Mistress Summerhayes hizo una pausa, antes de continuar, con tono levemente artificial:

—El pescadero se presentará de un momento a otro. ¿Le daría a usted igual... ah... desembolsar la primera semana de pensión? Va usted a permanecer una semana aquí, ¿verdad?

—Tal vez más.

—Siento molestarle. Pero no tengo efectivo en casa, y ya sabe usted cómo es esa gente... siempre apremiando.

—Le ruego que no se excuse, madame.

Poirot sacó siete billetes de una libra esterlina y agregó siete chelines. Mistress Summerhayes recogió el dinero con avidez.

—Gracias mil.

—Quizá debiera, madame, decirle algo más acerca de mí mismo. Yo soy Hércules Poirot.

La revelación no le hizo a la señora el menor efecto.

—¡Qué nombre más lindo! —dijo bondadosamente—. Es griego, ¿verdad?

—Soy, como quizá sepa usted, detective —dijo Poirot y se golpeó el pecho—. Quizá el detective más famoso que existe.

Mistress Summerhayes aulló de risa.

—Veo que es usted un gran bromista, monsieur Poirot. ¿Qué anda usted detectando? ¿Ceniza de cigarrillos y huellas de pisadas?.

—Estoy investigando el asesinato de mistress McGinty —dijo Poirot—, y yo no bromeo.

—¡Ay! —exclamó la señora—. ¡Me he cortado la mano!

Alzó un dedo y se lo examinó.

Luego miró a Poirot.

—Escuche —dijo—. ¿Habla en serio? Quiero decir que todo eso pasó ya. Detuvieron al pobre medio trastornado que se alojaba en su casa. Y ya le han juzgado y condenado y todo. Probablemente le habrán ahorcado ya.

—No, madame —le contestó Poirot—, no le han ahorcado, y no pasó todo eso ya. Le recordaré una frase de uno de sus poetas: "Una cuestión nunca queda zanjada hasta que queda zanjada... bien."
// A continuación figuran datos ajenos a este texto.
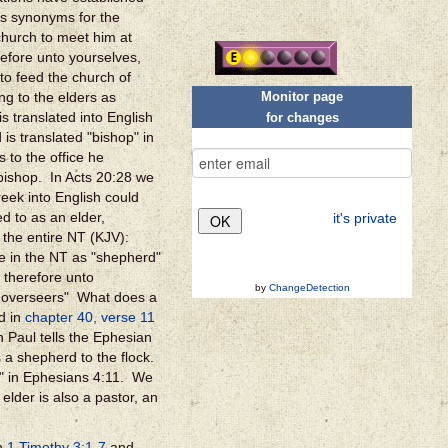
as synonyms for the
church to meet him at
efore unto yourselves,
 to feed the church of
Monitor page
g to the elders as
s translated into English
for changes
is translated "bishop" in
s to the office he
bishop. In Acts 20:28 we
eek into English could
d to as an elder,
it's private
 the entire NT (KJV):
re in the NT as "shepherd"
 therefore unto
by
ChangeDetection
ou overseers" What does a
d in
chapter 40, verse 11
 Paul tells the Ephesian
s a shepherd to the flock.
s" in Ephesians 4:11.
We
elder is also a pastor, an
in
1 Timothy 3:1-7
and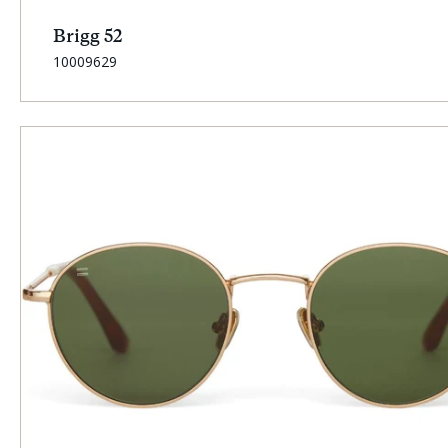
Brigg 52
SKU:
10009629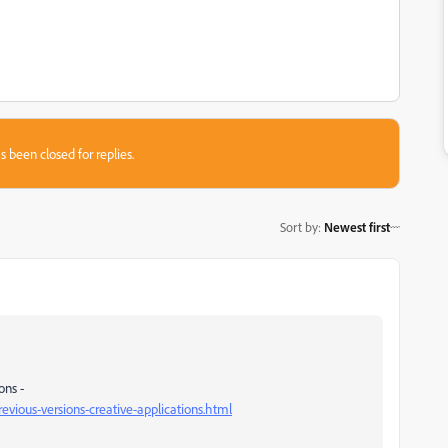
s been closed for replies.
Sort by
:
Newest first
ons -
vious-versions-creative-applications.html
—¡Oooh! —dijo mistress Summerhayes, desviada la atención hacia el cuenco que tenía en la falda—. Estoy sangrando encima de las judías. Mal asunto, puesto que nos las hemos de comer al mediodía. De todas formas, no importará, en realidad, puesto que las meteré en agua hirviendo. Siempre son buenas y sanas las cosas cuando se las cuece, ¿verdad? Hasta las contenidas en las latas, ¿no lo cree usted así?

—Creo —le respondió Hércules Poirot suavemente— que no vendré a comer este mediodía.